Governor Rick Snyder spoke at the Detroit Economic Club on Friday afternoon following Tuesday’s election of Michigan’s next governor, Gretchen Whitmer.

Snyder began the event by reflecting on his time as governor, which began in 2011. He said he was proud of his accomplishments as governor, but urged the audience to keep working towards improving Michigan – and cautioned that people needed to cooperate in order to see positive change in the state.

“We are in this process of reinventing our state, and we need to keep it up,” Snyder said. “I tell people that one of the key things that distinguishes what we’ve done from some of the other things that you see around the country is we’re too much in a divided world in our country today… This isn’t rocket science. Let’s look at what the real problem is and even if we have different perspectives, let’s gather together to solve it!”

Following his speech, Snyder sat for a question-and-answer session with DTE Energy Co. Chairman and CEO Gerry Anderson. Snyder told Anderson that one of his biggest accomplishments as governor has been the economic progress the state has made since he took office.
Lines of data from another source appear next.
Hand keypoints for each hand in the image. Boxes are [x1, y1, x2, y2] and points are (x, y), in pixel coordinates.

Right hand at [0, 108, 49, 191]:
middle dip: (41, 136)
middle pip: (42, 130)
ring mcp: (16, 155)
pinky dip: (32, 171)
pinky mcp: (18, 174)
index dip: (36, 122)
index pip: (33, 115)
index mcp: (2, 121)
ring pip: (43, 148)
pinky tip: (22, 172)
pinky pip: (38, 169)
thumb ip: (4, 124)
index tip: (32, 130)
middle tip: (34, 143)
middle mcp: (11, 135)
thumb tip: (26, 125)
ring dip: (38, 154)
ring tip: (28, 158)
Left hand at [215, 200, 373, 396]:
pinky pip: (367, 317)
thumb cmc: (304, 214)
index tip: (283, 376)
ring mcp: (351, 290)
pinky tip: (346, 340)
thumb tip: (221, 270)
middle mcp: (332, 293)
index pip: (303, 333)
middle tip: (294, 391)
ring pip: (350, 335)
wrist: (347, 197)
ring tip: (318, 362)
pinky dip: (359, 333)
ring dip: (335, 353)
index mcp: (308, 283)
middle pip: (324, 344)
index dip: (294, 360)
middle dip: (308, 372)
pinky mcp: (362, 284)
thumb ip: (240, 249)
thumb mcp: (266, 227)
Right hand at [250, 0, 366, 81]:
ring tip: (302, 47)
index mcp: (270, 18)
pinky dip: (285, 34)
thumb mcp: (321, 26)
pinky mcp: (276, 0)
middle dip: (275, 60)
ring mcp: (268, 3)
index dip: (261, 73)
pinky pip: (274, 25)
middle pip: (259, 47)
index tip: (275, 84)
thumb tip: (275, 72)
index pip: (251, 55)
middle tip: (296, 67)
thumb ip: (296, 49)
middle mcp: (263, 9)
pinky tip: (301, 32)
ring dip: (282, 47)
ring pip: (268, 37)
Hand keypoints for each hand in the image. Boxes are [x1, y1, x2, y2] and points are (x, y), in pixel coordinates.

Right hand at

He also said he's impressed with the progress the city of Detroit has made during his time as governor. He said the integration of the city into the rest of the state, as well as the revitalization of the city, have been priorities of his over the last eight years.

“I mean this is absolutely incredible to see the stuff going on, the projects going on,” he said. “Everything from the Gordie Howe bridge to the new buildings going up, to some of the good things in the neighborhoods, because again, I'd always emphasize, this is about helping all of Detroit coming back.”
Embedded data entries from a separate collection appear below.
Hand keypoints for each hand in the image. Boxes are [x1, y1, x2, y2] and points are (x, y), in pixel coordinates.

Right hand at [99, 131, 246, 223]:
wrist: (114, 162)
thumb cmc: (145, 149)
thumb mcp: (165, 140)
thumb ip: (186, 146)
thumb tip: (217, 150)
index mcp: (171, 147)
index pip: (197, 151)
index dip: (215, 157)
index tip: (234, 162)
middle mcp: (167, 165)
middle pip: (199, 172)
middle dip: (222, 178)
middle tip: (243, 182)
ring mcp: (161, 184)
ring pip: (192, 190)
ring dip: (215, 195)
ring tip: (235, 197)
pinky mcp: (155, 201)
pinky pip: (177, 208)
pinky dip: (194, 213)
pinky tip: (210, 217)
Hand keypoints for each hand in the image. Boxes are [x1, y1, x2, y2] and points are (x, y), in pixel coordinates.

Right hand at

Whitmer will be sworn in as Michigan’s 49th governor on January 1st. Snyder offered some advice to the incoming leader, again emphasizing the need to work together across political parties and to be cautious about how politics has divided the federal government.

“Start by finding two or three of these common-ground issues that you can show success on,” he said. “Try to avoid the polarization at the start. There will obviously be disagreement points on particular issues. But try to get some wins underneath your belt.”